I would think that you need to fertilize more often, but again for this year it may not be of much benefit. Its often hard to grow in a warm dry climate unless the conditions are correct for good plant growth. Even though you water as you do I wonder if you might not be soaking the ground enough so that the root system grows down into the soil far enough. If the top of the soil is kept wet but the water is not soaking down the roots will seek where the moisture is and they will stay shallow. And in a dry climate this may not be giving the plant enough to draw upon in between waterings. A good sturdy root system is needed for the plant to process the ground nutrients correctly. This may not be the correct direction that you need to pursue but I would go this way at first and experiment. I hope you hear from others to help give you additional ideas.

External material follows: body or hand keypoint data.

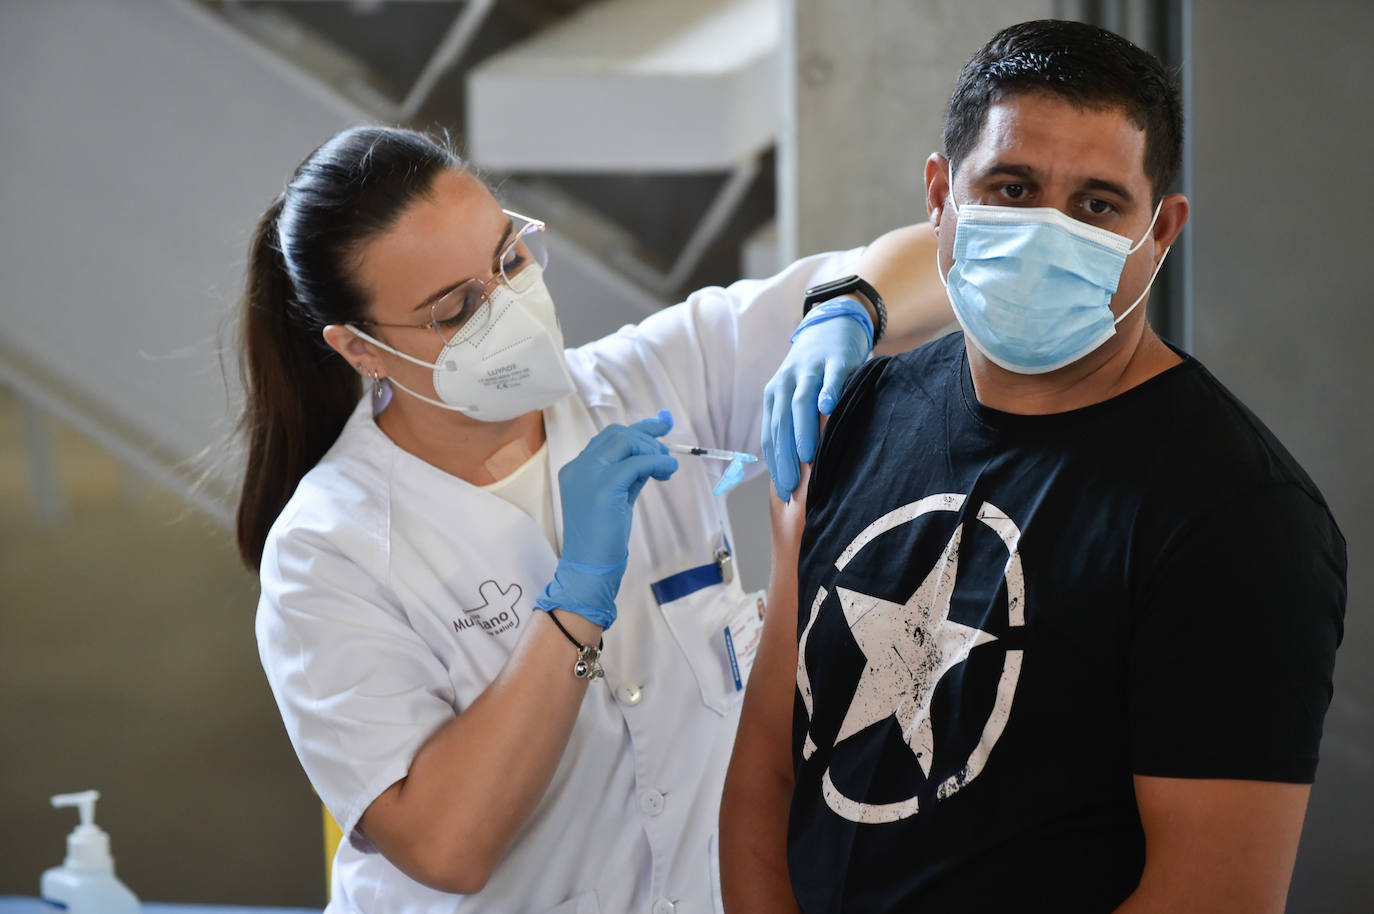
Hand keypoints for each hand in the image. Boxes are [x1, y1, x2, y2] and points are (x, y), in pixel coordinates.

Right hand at [535, 411, 678, 627]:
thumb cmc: (602, 539)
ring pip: (626, 440)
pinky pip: (637, 462)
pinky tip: (668, 470)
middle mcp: (579, 466)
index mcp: (577, 469)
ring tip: (666, 469)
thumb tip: (652, 456)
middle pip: (618, 434)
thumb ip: (629, 475)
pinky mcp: (603, 486)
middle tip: (669, 454)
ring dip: (652, 450)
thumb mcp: (616, 498)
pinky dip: (657, 462)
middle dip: (648, 436)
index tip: (662, 424)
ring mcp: (588, 474)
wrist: (589, 568)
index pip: (609, 438)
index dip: (639, 428)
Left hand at [762, 302, 870, 500]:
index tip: (784, 491)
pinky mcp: (835, 360)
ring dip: (802, 430)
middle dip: (786, 456)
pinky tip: (829, 408)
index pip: (771, 435)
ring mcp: (810, 370)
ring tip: (808, 456)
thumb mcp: (796, 396)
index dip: (775, 464)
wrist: (831, 327)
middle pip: (782, 422)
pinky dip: (829, 392)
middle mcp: (787, 383)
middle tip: (794, 485)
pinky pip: (830, 377)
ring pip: (801, 402)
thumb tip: (796, 472)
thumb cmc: (814, 375)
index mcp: (774, 396)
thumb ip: (793, 426)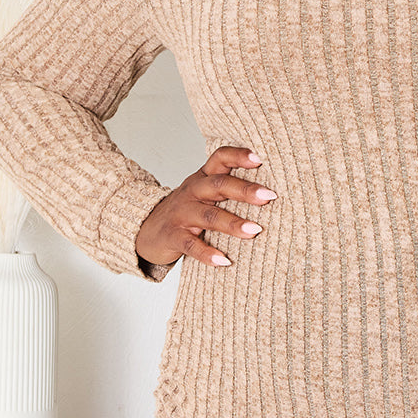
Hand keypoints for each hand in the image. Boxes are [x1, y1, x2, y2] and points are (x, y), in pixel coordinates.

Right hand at [135, 145, 277, 268]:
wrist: (145, 229)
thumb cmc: (185, 210)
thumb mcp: (204, 193)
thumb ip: (229, 187)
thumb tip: (273, 192)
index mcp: (203, 178)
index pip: (220, 158)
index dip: (238, 156)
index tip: (260, 159)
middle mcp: (193, 192)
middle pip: (219, 185)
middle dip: (245, 190)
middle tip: (269, 196)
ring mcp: (182, 214)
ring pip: (208, 215)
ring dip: (232, 223)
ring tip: (254, 231)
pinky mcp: (173, 236)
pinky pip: (191, 245)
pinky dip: (207, 253)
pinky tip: (224, 261)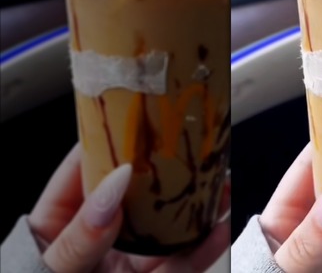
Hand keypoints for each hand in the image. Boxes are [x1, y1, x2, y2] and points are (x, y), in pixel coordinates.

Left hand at [28, 144, 229, 272]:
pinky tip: (222, 223)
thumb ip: (81, 235)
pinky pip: (182, 261)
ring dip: (193, 201)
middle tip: (186, 139)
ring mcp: (127, 262)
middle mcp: (98, 240)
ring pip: (165, 224)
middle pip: (134, 194)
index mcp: (59, 226)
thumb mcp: (51, 272)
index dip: (107, 140)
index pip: (83, 171)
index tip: (132, 113)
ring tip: (217, 174)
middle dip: (162, 167)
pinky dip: (205, 243)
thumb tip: (113, 186)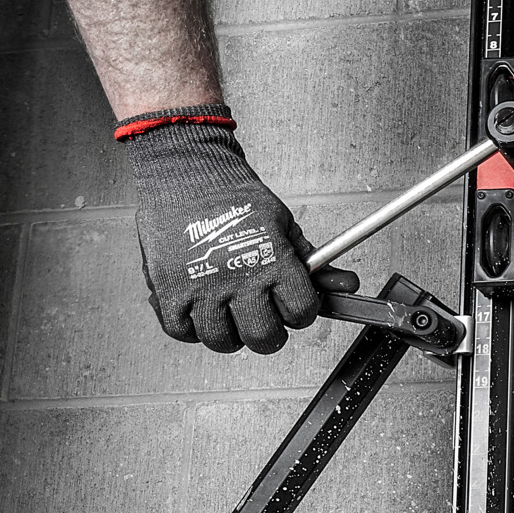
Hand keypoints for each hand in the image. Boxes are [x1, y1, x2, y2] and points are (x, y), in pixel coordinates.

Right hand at [120, 114, 321, 352]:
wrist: (187, 172)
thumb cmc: (235, 198)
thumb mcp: (284, 226)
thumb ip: (314, 263)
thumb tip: (346, 285)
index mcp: (272, 260)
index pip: (300, 312)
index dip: (300, 312)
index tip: (293, 305)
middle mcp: (237, 277)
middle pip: (263, 337)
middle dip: (269, 333)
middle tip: (263, 317)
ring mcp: (200, 286)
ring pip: (221, 341)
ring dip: (229, 332)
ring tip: (229, 312)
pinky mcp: (167, 289)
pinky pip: (182, 331)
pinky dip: (191, 327)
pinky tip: (200, 307)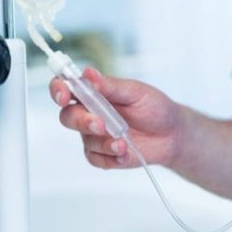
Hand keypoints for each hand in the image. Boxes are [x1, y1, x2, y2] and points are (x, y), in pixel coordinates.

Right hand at [50, 69, 184, 169]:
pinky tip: (124, 153)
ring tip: (123, 142)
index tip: (64, 95)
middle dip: (82, 121)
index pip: (65, 88)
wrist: (172, 133)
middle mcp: (89, 113)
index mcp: (94, 93)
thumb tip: (88, 73)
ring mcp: (94, 135)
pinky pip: (96, 159)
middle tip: (100, 125)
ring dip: (103, 142)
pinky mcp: (103, 154)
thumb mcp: (136, 92)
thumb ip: (111, 86)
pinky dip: (110, 157)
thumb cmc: (155, 108)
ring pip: (85, 140)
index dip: (58, 90)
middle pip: (68, 117)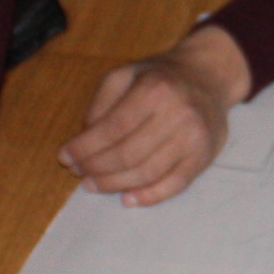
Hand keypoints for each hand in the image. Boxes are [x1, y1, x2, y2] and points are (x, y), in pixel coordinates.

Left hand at [59, 23, 251, 206]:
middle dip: (96, 168)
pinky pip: (175, 184)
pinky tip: (127, 198)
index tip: (65, 157)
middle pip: (128, 154)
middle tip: (79, 174)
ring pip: (148, 173)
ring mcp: (194, 138)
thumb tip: (84, 142)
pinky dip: (149, 196)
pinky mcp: (204, 156)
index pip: (113, 128)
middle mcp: (178, 114)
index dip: (85, 147)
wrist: (208, 76)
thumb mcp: (125, 74)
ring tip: (94, 185)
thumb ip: (101, 104)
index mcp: (154, 89)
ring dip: (115, 184)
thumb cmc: (160, 77)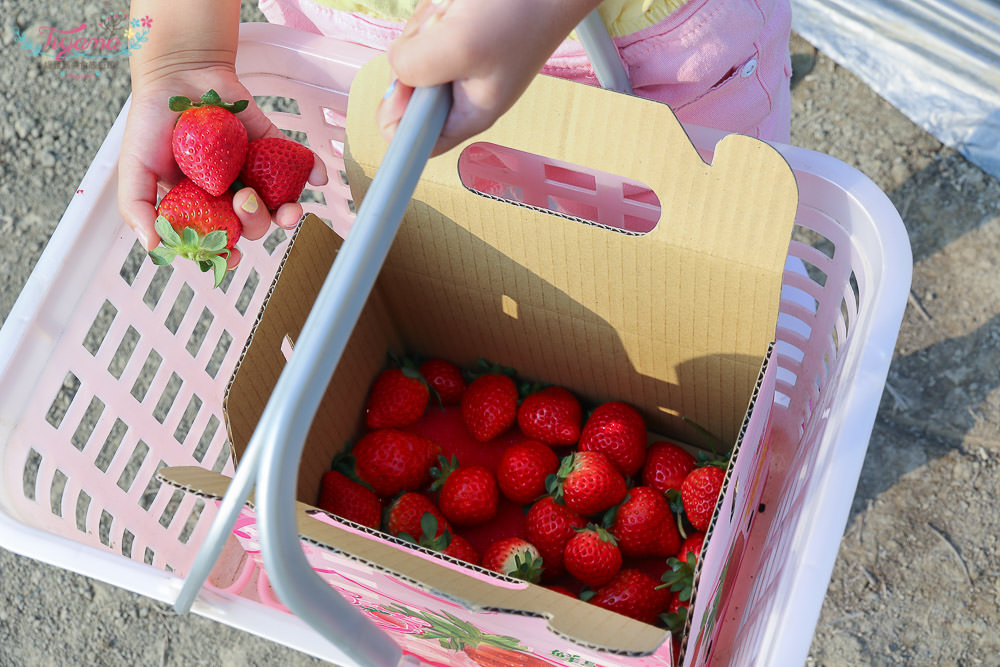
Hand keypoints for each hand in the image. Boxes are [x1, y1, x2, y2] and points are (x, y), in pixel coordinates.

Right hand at [117, 66, 327, 269]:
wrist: (176, 73)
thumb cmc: (151, 121)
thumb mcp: (134, 166)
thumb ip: (138, 207)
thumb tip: (153, 247)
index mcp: (200, 204)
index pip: (218, 239)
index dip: (227, 252)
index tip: (232, 257)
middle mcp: (229, 192)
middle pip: (252, 225)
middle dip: (255, 223)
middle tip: (244, 199)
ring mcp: (253, 171)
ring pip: (278, 204)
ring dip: (287, 213)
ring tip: (286, 207)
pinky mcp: (272, 146)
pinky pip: (298, 164)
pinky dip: (313, 171)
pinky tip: (320, 176)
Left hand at [377, 0, 601, 155]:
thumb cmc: (523, 12)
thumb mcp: (460, 46)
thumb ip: (416, 68)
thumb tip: (395, 70)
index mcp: (470, 114)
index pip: (417, 144)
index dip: (398, 118)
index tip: (407, 82)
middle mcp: (462, 91)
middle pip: (405, 88)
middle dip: (415, 53)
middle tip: (445, 31)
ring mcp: (458, 60)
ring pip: (412, 50)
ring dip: (427, 24)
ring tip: (458, 11)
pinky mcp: (456, 32)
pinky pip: (425, 24)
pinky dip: (436, 8)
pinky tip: (458, 3)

Also a good thing to do is to mulch you garden and I'm not sure it would help this year because of the maturity of your plants. For the next growing season I would strongly consider mulching though.



behillman
Plantersville, TX
(Zone 9a)

June 13, 2012
2:33 PM

Post #9163914

Its usually best to start with l vegetable. Plant & get it to fruit. After you have mastered it, you will have learned what kind of soil it likes, what kind of weather it likes, cool or hot. Since every vegetable needs a different care, you can work your way up. Certain vegetables will only produce in cool weather, or cold, & others will only produce in warm or hot weather. Before planting, check with someone & find out when to plant.
rkrowzes
Perth
Australia

June 14, 2012
1:48 AM

Post #9164488

thanks gardenworm2 thats a heap of help :) ashame I cant do much now, but at least I know what to do better next time!

behillman i just went by what the back of the packet went, most of the things I planted (other then the peas, carrots and beetroots), required to be planted in warm weather, so i would say now with it getting cold, it wont be much help, but it was 4 months ago i planted them all
Doug9345
Durhamville, NY
(Zone 5b)

June 14, 2012
4:53 AM

Post #9164547



I'm trying to get a handle on your climate and weather. How humid is it there? Does it ever freeze there in the winter? How much rain do you get and when.

Here's what I think is happening:
You have a soil fertility problem. It appears to me that your soil is fairly well drained. With the amount of watering you do there it quickly washes the nutrients away. I THINK once a month fertilizing wasn't enough. You need a soil test to know where you are at. In the USA most states have some type of Co-operative extension that does things like soil tests for farmers and gardeners at a reasonable price. I did a quick Internet search and came up with this. If I have the wrong area it gives you a place to start.
http://www.agric.wa.gov.au/HOME.html?s=1233896482

This means that you need to find ways to incorporate organic material into you soil. Things like compost and manure. What you use depends on what is locally available.

I also think your timing is off as far as when to plant stuff. Where I am Peas and Peppers would go in the ground 2 or so apart months, Broccoli whould be somewhere in between.
You are planting in the equivalent of mid August in somewhere California. I can't help you much with timing as I live in a much colder area.

As for this year I don't know if the broccoli and Brussel sprouts will do anything this year now that it has gotten cooler, if you fertilized them some. They might.